## Aim of the task
Update the lines of the data from the line with "## 4. failed transferOwnership" up to and including the last line of the data, replacing "non-owner" with "unauthorized account" and leaving everything else unchanged. Return only those lines.

## Entries supplied
==*==

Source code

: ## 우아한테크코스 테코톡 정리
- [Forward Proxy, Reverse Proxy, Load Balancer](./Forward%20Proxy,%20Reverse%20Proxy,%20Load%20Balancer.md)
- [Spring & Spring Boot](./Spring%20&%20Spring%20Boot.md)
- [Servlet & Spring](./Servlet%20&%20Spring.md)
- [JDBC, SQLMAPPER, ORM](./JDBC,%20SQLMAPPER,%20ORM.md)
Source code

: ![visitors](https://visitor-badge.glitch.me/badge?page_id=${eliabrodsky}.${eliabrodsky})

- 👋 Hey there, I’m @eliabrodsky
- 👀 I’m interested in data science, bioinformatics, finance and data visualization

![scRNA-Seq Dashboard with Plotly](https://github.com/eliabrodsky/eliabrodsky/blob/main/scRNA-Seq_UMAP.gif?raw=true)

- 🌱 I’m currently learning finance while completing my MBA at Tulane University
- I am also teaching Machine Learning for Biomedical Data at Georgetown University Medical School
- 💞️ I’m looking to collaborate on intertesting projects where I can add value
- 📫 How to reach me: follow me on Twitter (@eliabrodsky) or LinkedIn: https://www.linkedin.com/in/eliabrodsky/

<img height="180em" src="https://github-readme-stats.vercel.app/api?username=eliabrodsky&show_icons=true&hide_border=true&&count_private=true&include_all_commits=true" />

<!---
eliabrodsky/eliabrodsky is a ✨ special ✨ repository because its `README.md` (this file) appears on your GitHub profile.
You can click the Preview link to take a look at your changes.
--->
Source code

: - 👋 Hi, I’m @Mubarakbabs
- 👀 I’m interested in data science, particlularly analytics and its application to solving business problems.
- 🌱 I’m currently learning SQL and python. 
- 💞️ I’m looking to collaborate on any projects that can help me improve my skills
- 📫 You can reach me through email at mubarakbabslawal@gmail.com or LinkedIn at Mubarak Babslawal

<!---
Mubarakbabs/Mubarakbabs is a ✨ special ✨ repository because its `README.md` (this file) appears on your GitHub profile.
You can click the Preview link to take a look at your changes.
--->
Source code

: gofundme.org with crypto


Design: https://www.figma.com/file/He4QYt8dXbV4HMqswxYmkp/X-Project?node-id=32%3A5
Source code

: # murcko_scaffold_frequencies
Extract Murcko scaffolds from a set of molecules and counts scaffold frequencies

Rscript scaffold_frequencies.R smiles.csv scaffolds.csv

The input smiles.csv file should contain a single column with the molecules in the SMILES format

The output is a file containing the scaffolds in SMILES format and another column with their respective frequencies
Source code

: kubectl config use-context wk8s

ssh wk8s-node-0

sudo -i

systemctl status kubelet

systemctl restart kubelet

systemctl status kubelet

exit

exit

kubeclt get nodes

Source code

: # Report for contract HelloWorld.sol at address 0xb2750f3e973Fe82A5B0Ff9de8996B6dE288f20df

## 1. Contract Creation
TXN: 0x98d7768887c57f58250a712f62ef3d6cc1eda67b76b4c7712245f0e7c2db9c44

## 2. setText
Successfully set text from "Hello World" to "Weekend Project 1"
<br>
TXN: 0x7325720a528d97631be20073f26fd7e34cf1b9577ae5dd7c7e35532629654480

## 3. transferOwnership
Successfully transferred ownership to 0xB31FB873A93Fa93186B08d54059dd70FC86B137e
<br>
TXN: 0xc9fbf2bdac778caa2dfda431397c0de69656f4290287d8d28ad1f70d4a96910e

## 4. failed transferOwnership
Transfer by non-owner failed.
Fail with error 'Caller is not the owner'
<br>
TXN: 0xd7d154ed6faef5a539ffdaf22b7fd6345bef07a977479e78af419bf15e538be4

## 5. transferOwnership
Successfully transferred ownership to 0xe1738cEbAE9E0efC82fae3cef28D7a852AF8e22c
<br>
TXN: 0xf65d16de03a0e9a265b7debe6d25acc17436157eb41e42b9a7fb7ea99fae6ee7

==*==

## Response
## 4. failed transferOwnership
Transfer by unauthorized account failed.
Fail with error 'Caller is not the owner'
<br>
TXN: 0xd7d154ed6faef5a539ffdaf22b7fd6345bef07a977479e78af419bf15e538be4

## 5. transferOwnership
Successfully transferred ownership to 0xe1738cEbAE9E0efC82fae3cef28D7a852AF8e22c
<br>
TXN: 0xf65d16de03a0e9a265b7debe6d25acc17436157eb41e42b9a7fb7ea99fae6ee7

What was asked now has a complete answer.